The commissioner of the Immigration and Naturalization Service, whose agency has been severely criticized for a paperwork blunder involving student visas for two of the Sept. 11 hijackers, on Tuesday proposed tighter visa restrictions.

James Ziglar told a House Judiciary subcommittee that the student visa process had become lax because it was focused on serving students and the U.S. schools that accept them, but has been changed. He said he is considering several changes to visa rules, including:

— Reducing from six months to 30 days the time foreign visitors can remain in the country on a travel visa.

— Prohibiting visitors with travel or other visas from "gaming the system" by switching to a student visa. Any foreigner wanting to study in the United States would be required to state their intention before arriving in the country. Two of the hijackers, Mohammed Atta and Marwan Al-Shehhi, entered as visitors and had switched to student visas at the time of the attacks.

— Prohibiting foreigners from beginning their studies until their student visas are approved.

— Notifying schools electronically of approvals for student visas, and reducing the processing time for those applications to 30 days.

Ziglar said some of the rules could be put in place immediately.
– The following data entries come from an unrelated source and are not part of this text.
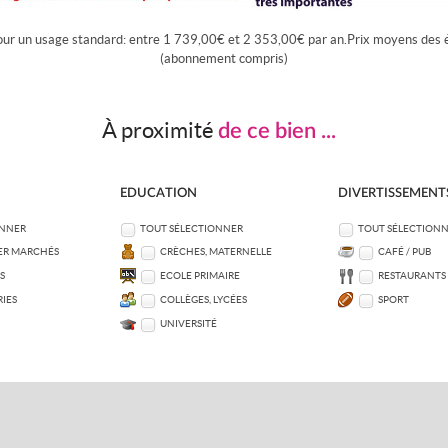
our un usage standard: entre 1 739,00€ et 2 353,00€ par an.Prix moyens des 
(abonnement compris)
À proximité
de ce bien ...
EDUCATION
DIVERTISSEMENT
ONNER
TOUT SÉLECTIONNER
TOUT SÉLECTION
ER MARCHÉS
CRÈCHES, MATERNELLE
CAFÉ / PUB
S
ECOLE PRIMAIRE
RESTAURANTS
IES
COLLÈGES, LYCÉES
SPORT
UNIVERSITÉ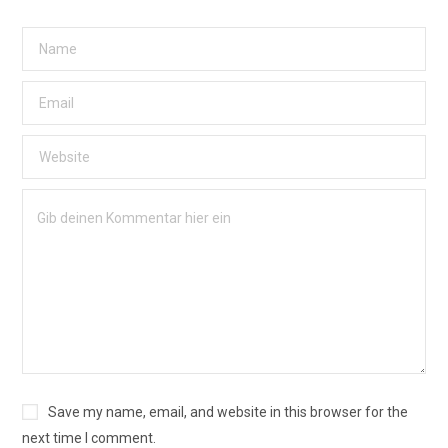
Save my name, email, and website in this browser for the
next time I comment.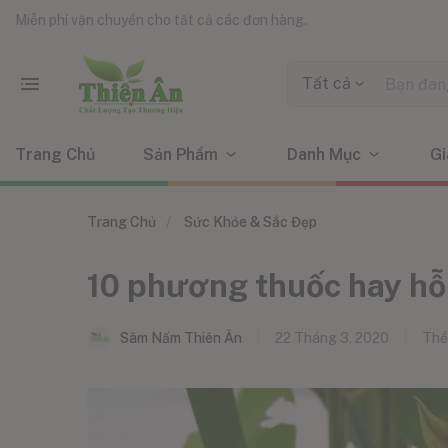
Miễn phí vận chuyển cho tất cả các đơn hàng.
Tất cả
Trang Chủ
Sản Phẩm
Danh Mục
Gi
Trang Chủ
Sức Khỏe & Sắc Đẹp
10 phương thuốc hay hỗ
Sâm Nấm Thiên Ân
22 Tháng 3, 2020
Thể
The hearing came as President Bush's domestic security team recommended that the INS and Customs Service be merged to create a single border control agency, and less than two weeks after the INS delivered student visas for Atta and Al-Shehhi to a Florida flight school — six months after they flew hijacked jetliners into the World Trade Center.

Ziglar took some of the blame for the mistake.

"We should have known to go and pull [the paperwork] out," Ziglar told a House Judiciary subcommittee on immigration and claims.

Committee members chastised and grilled Ziglar for nearly two hours about that mistake and problems at INS. The belated delivery of visa approvals for the hijackers led at least one lawmaker to question Ziglar's credentials for the job.

"The complete lack of control and accountability of the INS illustrates so vividly the necessity for reorganizing the agency," said Rep. George Gekas, R-Pa., the subcommittee chairman. "While the INS blames the error of approving flight school training to two dead terrorists on outdated processes, the problem lies squarely on the shoulders of INS management."

Ziglar has undertaken an internal INS restructuring plan that had the administration's support. It would create clearer divisions between the INS' benefits and enforcement duties, but keep the agency intact. Some members of Congress want to abolish INS and create two separate agencies.